Question

I don't know if this is right... please someone help mee

Answer 1

for the first circle, let's use the pythagorean theorem


`\bf \textit{using the pythagorean theorem}\\\\ c^2=a^2+b^2\implies c=√(a^2+b^2) \qquad \begin{cases} c=hypotenuse\\ a=adjacent\\ b=opposite\\ \end{cases} \\\\\\ c=√(8^2+15^2)\implies c=√(289)\implies c=17`

now, it just so happen that the hypotenuse on that triangle, is actually 17, but we used the pythagorean theorem to find it, and the pythagorean theorem only works for right-triangles.

so if the hypotenuse is actually 17, that means that triangle there is actually a right-triangle, meaning that the radius there, and the outside line there, are both meeting at a right-angle.

when an outside line touches the radius line, and they form a right-angle, the outside line is indeed a tangent line, since the point of tangency is always a right-angle with the radius.



now, let's check for second circle


`\bf \textit{using the pythagorean theorem}\\\\ c^2=a^2+b^2\implies c=√(a^2+b^2) \qquad \begin{cases} c=hypotenuse\\ a=adjacent\\ b=opposite\\ \end{cases} \\\\\\ c=√(11^2+14^2)\implies c=√(317)\implies c\approx 17.8044938`

well, low and behold, we didn't get our hypotenuse as 16 after all, meaning, that triangle is NOT a right-triangle, and that outside line is not touching the radius at a right-angle, therefore is NOT a tangent line.

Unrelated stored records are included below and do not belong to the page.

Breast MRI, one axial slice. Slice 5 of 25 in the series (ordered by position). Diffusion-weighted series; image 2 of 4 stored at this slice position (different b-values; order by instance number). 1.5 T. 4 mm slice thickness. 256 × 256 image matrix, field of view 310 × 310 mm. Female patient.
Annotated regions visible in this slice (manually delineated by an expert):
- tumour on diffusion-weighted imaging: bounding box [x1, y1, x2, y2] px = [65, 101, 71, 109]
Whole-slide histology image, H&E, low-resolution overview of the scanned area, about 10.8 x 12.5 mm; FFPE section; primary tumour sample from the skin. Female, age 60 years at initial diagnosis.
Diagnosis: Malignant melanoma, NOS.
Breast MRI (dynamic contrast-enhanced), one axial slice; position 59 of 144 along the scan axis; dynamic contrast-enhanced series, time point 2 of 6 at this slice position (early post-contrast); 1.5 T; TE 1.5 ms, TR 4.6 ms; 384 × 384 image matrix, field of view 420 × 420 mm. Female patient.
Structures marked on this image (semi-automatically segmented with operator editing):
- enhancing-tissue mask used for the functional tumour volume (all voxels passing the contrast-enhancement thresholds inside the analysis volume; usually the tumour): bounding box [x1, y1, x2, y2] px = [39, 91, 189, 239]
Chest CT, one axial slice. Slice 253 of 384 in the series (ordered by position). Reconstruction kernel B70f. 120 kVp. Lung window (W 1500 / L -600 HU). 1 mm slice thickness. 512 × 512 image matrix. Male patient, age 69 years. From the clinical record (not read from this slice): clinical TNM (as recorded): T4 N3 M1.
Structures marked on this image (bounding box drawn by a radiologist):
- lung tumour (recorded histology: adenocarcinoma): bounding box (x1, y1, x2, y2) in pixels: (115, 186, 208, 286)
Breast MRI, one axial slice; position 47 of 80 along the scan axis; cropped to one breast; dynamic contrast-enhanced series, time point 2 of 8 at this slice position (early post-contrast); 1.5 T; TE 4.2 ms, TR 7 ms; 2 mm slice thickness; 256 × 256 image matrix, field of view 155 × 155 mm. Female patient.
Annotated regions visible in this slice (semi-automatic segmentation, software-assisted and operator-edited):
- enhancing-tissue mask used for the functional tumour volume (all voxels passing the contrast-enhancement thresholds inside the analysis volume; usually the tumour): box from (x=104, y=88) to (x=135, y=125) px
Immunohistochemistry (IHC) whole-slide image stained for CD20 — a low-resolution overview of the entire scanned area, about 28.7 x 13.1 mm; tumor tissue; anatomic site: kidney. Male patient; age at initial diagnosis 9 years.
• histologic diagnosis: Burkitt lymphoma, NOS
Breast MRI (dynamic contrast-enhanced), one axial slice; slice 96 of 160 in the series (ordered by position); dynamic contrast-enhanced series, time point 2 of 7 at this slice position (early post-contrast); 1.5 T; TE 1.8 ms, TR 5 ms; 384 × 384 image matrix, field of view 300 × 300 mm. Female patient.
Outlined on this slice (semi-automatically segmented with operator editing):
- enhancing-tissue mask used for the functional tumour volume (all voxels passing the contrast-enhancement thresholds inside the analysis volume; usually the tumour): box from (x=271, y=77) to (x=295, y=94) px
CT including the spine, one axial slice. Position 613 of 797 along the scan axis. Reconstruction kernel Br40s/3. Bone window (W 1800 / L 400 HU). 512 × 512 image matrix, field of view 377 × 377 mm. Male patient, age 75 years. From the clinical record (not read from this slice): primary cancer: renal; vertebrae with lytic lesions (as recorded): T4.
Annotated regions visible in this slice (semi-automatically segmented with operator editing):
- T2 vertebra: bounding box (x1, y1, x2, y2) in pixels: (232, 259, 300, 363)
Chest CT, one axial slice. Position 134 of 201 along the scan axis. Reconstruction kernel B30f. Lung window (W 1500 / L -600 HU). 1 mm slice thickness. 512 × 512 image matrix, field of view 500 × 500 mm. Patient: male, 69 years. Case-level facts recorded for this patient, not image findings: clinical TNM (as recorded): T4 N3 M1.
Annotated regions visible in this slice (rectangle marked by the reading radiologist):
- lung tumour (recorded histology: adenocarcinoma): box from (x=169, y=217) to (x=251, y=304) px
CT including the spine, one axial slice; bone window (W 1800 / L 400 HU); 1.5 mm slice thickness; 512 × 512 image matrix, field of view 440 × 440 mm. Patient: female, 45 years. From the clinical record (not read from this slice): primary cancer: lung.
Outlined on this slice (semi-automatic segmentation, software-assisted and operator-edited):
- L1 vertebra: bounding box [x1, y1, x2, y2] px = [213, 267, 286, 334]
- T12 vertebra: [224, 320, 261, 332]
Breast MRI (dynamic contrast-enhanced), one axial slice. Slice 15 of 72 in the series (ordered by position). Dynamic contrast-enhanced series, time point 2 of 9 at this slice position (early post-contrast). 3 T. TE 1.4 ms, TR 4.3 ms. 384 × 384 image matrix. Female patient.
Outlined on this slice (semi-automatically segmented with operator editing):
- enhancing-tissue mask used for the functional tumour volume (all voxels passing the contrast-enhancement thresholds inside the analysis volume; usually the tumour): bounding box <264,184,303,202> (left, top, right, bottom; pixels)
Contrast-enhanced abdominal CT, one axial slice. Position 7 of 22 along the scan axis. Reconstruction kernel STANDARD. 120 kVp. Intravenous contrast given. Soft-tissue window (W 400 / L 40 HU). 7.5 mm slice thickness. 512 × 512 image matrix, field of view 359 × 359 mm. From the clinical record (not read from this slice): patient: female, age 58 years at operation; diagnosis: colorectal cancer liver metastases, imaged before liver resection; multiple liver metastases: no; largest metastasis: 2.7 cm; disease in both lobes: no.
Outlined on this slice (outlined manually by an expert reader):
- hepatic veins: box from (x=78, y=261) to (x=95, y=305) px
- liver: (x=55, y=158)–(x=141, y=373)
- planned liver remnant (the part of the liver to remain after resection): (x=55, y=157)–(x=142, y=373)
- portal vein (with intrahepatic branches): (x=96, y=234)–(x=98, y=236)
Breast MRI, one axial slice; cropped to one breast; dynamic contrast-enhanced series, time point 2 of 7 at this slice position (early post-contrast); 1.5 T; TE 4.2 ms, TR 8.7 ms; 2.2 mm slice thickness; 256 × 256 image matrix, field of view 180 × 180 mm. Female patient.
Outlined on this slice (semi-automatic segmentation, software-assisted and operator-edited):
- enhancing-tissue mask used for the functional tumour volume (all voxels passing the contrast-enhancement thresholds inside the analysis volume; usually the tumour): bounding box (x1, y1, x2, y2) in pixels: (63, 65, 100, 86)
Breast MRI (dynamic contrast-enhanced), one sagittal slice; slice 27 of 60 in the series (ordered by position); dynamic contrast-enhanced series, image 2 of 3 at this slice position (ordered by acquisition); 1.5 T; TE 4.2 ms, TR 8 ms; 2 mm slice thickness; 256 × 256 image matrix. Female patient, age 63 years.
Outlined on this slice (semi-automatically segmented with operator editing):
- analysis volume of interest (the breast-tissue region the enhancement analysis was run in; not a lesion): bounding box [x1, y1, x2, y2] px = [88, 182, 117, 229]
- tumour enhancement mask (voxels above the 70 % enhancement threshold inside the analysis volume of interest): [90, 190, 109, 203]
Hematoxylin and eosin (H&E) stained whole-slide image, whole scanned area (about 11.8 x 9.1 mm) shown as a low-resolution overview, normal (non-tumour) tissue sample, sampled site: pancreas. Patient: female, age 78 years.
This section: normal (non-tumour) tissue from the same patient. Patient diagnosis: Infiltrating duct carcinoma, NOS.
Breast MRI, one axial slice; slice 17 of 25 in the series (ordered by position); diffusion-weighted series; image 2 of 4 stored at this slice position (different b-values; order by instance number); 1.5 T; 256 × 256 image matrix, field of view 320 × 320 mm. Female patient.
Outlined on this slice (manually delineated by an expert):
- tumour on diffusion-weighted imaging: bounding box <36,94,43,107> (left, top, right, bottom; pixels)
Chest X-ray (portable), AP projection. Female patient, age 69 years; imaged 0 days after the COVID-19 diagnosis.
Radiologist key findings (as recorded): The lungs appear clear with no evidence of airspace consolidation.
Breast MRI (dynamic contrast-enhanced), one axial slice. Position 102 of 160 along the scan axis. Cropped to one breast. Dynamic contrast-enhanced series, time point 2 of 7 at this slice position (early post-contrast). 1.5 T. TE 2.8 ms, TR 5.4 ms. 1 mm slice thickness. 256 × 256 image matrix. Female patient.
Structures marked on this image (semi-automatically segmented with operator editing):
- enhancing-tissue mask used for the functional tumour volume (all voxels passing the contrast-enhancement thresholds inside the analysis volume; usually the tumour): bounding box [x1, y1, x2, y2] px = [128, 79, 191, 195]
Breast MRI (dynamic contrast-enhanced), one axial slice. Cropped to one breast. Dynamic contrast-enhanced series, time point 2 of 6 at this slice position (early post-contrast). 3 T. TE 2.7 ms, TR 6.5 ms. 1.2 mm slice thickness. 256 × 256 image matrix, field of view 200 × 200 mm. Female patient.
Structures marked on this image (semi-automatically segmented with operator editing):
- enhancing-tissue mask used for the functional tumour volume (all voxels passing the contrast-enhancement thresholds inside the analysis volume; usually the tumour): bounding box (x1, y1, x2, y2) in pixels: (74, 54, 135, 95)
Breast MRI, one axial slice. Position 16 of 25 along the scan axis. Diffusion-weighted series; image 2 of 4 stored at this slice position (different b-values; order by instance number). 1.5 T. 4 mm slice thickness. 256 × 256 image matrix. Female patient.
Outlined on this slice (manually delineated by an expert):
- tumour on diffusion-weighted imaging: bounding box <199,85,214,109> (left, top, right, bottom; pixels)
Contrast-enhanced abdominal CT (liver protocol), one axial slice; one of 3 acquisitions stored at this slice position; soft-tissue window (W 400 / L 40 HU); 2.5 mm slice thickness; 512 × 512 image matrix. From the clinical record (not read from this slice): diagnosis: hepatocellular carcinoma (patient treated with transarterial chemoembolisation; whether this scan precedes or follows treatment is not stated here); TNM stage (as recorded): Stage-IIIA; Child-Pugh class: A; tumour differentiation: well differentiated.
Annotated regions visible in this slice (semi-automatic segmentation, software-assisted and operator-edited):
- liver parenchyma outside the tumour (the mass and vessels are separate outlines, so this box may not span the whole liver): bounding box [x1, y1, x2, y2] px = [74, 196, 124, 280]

let's check the third circle


`\bf \textit{using the pythagorean theorem}\\\\ c^2=a^2+b^2\implies c=√(a^2+b^2) \qquad \begin{cases} c=hypotenuse\\ a=adjacent\\ b=opposite\\ \end{cases} \\\\\\ c=√(33^2+56^2)\implies c=√(4225)\implies c=\stackrel{33+32}{65}`

this time, we did get our hypotenuse to 65, the triangle is a right-triangle, so the outside line is indeed a tangent line.